The banks also revised their earlier building surveys. Where previously they had dealt with structural risks to premises, their focus now shifted to the shelter and safe evacuation of staff and customers. Architects identified the securest areas of each building – often the basement or vaults – and arrangements were made for emergency exits. These were not necessarily very advanced; in a number of cases, they simply consisted of making sure a ladder was available.
In the course of July 1917, many banks also took out life insurance policies for London staff, so that their relatives would receive financial support if they were killed in an air raid. The amounts of cover varied. Working on the assumption that men had more family responsibilities than women, National Provincial Bank arranged £250 of cover for its men, and £100 for women. The Royal Bank of Scotland – with far fewer London employees than National Provincial – arranged much higher cover: £1,000 for married men and £500 for all others, including women.
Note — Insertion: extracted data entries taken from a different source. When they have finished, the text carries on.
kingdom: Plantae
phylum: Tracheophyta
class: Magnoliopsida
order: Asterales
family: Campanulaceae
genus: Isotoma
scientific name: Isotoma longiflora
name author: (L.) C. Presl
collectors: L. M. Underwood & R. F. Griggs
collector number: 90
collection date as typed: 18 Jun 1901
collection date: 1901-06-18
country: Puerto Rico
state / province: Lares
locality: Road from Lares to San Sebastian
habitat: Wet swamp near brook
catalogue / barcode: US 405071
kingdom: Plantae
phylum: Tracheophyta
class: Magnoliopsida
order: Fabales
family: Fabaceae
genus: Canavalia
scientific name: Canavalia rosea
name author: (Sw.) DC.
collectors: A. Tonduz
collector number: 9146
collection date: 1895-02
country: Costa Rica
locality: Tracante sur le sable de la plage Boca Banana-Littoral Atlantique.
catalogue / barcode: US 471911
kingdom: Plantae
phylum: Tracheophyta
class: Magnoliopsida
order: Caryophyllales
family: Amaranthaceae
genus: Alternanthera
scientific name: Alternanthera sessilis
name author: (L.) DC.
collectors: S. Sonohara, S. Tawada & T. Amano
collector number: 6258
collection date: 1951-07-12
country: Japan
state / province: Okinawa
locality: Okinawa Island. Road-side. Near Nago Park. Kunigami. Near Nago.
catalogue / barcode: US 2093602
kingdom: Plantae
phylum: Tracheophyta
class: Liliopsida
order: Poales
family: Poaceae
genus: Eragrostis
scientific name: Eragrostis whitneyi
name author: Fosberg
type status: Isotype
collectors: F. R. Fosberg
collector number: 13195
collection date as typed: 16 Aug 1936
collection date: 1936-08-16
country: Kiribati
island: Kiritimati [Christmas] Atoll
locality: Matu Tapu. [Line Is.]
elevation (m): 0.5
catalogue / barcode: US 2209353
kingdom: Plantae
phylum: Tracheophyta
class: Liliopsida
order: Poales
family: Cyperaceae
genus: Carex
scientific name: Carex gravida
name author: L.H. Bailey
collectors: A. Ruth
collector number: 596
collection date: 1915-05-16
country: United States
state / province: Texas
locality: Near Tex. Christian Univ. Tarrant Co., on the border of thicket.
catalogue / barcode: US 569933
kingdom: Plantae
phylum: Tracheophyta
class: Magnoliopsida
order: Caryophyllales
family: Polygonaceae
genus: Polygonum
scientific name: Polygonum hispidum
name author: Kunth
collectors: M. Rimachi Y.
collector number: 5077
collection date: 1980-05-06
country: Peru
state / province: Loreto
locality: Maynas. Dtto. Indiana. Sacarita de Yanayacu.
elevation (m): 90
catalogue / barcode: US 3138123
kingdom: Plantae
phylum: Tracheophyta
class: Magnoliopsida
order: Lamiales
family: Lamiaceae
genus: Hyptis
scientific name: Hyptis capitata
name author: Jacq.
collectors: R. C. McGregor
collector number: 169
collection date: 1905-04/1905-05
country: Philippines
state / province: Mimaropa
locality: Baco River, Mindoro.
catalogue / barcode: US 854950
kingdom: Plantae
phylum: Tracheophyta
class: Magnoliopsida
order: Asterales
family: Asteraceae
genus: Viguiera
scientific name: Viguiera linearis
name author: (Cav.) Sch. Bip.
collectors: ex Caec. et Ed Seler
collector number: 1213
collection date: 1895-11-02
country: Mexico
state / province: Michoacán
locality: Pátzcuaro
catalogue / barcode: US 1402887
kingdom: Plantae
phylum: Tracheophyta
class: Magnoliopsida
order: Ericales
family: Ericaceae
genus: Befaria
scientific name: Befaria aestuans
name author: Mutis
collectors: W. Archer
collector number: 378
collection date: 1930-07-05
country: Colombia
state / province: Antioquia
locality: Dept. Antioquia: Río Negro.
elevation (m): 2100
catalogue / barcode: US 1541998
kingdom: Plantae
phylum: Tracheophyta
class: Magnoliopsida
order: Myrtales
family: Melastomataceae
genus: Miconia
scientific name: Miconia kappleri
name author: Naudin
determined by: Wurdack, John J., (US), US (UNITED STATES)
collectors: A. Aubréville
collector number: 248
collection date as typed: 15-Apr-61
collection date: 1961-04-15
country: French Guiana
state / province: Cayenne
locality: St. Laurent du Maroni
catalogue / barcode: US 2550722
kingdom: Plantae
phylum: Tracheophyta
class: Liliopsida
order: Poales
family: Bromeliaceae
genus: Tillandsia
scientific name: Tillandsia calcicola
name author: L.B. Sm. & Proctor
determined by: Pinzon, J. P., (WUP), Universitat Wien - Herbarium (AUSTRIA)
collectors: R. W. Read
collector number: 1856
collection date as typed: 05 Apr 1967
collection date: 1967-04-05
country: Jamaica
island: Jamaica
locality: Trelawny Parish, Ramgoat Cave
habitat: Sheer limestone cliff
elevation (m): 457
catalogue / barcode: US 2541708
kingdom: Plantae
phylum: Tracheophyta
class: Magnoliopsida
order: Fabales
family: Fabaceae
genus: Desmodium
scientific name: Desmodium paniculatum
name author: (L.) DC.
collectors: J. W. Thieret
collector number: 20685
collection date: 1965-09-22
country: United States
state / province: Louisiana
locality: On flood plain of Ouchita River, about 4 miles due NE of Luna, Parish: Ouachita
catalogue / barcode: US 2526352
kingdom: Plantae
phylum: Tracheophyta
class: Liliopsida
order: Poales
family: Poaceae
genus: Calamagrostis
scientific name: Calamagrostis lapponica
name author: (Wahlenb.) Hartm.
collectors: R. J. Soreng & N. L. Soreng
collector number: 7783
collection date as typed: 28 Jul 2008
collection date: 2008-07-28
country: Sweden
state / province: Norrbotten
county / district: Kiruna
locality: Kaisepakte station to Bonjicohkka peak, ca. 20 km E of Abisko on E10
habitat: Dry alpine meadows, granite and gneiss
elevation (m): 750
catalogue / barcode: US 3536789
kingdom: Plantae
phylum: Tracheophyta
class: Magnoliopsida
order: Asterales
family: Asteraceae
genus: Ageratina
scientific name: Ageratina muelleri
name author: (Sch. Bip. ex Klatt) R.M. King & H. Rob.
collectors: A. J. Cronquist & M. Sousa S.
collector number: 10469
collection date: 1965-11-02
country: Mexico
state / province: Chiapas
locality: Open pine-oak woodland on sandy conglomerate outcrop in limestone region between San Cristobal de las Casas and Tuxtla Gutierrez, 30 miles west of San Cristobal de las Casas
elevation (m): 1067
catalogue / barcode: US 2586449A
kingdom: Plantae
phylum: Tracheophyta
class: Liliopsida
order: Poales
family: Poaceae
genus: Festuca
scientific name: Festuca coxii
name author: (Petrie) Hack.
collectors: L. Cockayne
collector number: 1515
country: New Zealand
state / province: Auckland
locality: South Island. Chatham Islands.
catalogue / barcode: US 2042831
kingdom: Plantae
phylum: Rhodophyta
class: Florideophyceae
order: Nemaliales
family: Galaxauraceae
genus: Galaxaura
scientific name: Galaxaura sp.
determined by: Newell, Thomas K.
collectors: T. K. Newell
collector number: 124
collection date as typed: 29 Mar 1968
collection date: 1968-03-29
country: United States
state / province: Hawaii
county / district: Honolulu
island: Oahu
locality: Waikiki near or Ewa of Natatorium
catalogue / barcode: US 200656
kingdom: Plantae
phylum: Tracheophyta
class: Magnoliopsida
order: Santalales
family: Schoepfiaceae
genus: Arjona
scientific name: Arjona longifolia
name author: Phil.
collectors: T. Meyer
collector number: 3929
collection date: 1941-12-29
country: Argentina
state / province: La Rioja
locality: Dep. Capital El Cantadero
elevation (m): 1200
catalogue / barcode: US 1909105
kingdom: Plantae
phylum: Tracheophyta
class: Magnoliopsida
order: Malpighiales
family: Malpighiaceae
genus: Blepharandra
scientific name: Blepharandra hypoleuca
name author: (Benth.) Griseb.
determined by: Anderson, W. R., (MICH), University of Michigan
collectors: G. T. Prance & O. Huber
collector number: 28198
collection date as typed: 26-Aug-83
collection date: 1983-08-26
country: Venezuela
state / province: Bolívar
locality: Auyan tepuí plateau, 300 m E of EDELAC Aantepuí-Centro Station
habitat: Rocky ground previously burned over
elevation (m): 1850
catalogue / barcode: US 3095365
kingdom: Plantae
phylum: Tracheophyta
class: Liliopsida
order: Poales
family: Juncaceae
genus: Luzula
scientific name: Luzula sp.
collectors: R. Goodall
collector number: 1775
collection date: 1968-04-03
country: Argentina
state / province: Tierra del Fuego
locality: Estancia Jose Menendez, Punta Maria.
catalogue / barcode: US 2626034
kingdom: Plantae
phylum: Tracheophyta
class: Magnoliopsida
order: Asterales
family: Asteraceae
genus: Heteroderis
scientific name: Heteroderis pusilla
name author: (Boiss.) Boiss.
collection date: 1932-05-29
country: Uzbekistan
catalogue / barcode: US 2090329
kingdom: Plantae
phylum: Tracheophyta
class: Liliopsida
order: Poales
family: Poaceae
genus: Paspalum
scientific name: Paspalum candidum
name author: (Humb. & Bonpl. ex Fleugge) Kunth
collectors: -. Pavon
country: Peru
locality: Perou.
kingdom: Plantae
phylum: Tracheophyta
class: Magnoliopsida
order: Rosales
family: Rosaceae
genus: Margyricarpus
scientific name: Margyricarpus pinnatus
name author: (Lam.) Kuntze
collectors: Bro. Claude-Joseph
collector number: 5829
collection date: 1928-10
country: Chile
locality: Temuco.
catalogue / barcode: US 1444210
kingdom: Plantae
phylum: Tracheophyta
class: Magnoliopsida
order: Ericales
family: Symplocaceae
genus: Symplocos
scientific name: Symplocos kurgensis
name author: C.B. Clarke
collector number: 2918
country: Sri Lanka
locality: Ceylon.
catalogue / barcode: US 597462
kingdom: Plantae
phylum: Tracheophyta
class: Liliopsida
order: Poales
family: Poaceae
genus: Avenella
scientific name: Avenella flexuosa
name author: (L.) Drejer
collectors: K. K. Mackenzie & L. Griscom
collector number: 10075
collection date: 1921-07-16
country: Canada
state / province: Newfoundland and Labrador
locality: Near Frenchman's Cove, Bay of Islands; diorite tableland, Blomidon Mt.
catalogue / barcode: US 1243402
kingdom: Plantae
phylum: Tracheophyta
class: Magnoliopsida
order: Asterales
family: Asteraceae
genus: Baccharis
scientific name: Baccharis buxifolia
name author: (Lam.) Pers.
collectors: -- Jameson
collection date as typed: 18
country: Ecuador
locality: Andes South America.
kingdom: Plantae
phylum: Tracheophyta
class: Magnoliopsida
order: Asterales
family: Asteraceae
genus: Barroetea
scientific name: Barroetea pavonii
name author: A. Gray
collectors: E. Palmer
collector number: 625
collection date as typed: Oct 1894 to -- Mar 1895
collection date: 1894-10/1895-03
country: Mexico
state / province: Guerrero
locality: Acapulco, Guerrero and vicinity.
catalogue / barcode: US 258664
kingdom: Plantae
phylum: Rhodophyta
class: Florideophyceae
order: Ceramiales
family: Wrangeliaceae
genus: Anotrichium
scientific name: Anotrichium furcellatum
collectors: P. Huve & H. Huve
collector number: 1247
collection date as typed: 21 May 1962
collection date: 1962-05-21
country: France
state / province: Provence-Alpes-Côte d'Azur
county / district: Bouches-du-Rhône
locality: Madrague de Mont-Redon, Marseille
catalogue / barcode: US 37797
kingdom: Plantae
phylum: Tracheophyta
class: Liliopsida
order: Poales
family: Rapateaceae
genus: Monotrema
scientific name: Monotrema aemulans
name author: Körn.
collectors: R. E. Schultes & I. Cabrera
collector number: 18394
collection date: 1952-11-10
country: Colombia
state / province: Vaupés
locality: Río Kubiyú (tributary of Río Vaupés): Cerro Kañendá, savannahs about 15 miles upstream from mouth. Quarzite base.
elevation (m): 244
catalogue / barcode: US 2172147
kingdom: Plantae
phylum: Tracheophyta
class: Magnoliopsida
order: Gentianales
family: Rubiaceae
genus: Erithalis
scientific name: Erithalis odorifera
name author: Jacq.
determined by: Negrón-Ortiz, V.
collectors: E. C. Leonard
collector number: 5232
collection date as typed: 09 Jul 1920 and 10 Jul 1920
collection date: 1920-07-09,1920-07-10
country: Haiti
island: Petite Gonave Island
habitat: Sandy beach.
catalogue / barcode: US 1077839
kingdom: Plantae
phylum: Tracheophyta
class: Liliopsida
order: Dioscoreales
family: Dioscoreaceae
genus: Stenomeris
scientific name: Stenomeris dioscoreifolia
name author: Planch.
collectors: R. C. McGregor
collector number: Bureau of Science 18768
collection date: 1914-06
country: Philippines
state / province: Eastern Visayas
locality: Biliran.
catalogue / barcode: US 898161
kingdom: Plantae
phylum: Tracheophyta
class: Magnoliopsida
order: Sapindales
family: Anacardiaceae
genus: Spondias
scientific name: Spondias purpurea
National Bank of Scotland opted for £1,000 for all London staff, including – as one competitor noted with interest – ‘messengers and women cleaners’.
Air raids continued throughout the rest of 1917, and into 1918. As technology advanced, there were fears that the planes might start dropping poison gas, and in September and October 1917 both National Provincial Bank and Parr’s Bank issued medicated respirators – primitive gas masks – to all staff in the London metropolitan area.
In the event, however, the respirators were never needed. A few branches sustained minor damage in later raids, but the main difficulty – in business terms – was disruption to postal services. In the banks, as in the wider community, people worked hard to keep life as normal as possible, and after August 1918 there were no more air raids on Britain.